Trecho do documento ▸
────────────────

# Trovoada 29 de Agosto 2013 - Martimlongo (Algarve)



## Agreste (29 Ago 2013 às 21:41)

*Re: Seguimento Sul - Agosto 2013*

40mm em Martimlongo numa hora?


----------



## algarvio1980 (29 Ago 2013 às 22:31)

*Re: Seguimento Sul - Agosto 2013*



Agreste disse:


> 40mm em Martimlongo numa hora?



Esta era a previsão do AROME






Parece-me um modelo excelente, esteve bem hoje e esteve bem nos dias em que a temperatura disparou em Faro. Um modelo para acompanhar no futuro.


----------



## Gerofil (29 Ago 2013 às 22:35)

*Re: Seguimento Sul - Agosto 2013*



Agreste disse:


> 40mm em Martimlongo numa hora?



Exactamente 






Às 16h30 passou uma célula muito activa mesmo sobre Martinlongo e, nestas situações de forte advecção (associados a uma DANA ou núcleo de ar muito frio em altura), já se sabe que nuns sítios pode estar a chover torrencialmente e a poucos quilómetros não cair uma gota de água.
Na minha opinião, esteve muito bem o IPMA com os avisos publicados durante a tarde.


----------



## ecobcg (29 Ago 2013 às 22:56)

*Re: Seguimento Sul - Agosto 2013*



Gerofil disse:


> Exactamente
> 
> 
> 
> ...

────────────────

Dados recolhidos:
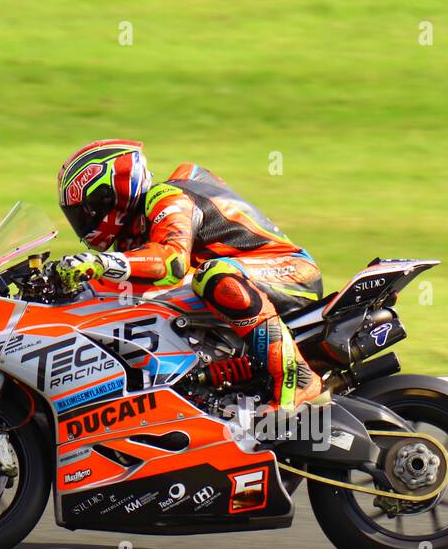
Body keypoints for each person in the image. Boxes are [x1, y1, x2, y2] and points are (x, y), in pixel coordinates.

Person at [54, 139, 326, 410]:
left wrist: (100, 263)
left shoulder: (167, 197)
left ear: (112, 195)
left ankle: (297, 375)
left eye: (86, 212)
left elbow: (171, 260)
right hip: (249, 282)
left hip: (290, 271)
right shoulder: (130, 237)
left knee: (213, 274)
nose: (83, 223)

────────────────

O que fazer ▸
Atualize o trecho do tópico sobre a trovoada em Martimlongo começando em "Às 16h30 passou" e seguindo até "gota de água.", substituindo "quilómetros" por "metros".

Campo de resposta ▸
Às 16h30 passou uma célula muito activa mesmo sobre Martinlongo e, nestas situações de forte advecção (associados a uma DANA ou núcleo de ar muito frio em altura), já se sabe que nuns sítios pode estar a chover torrencialmente e a poucos metros não cair uma gota de água.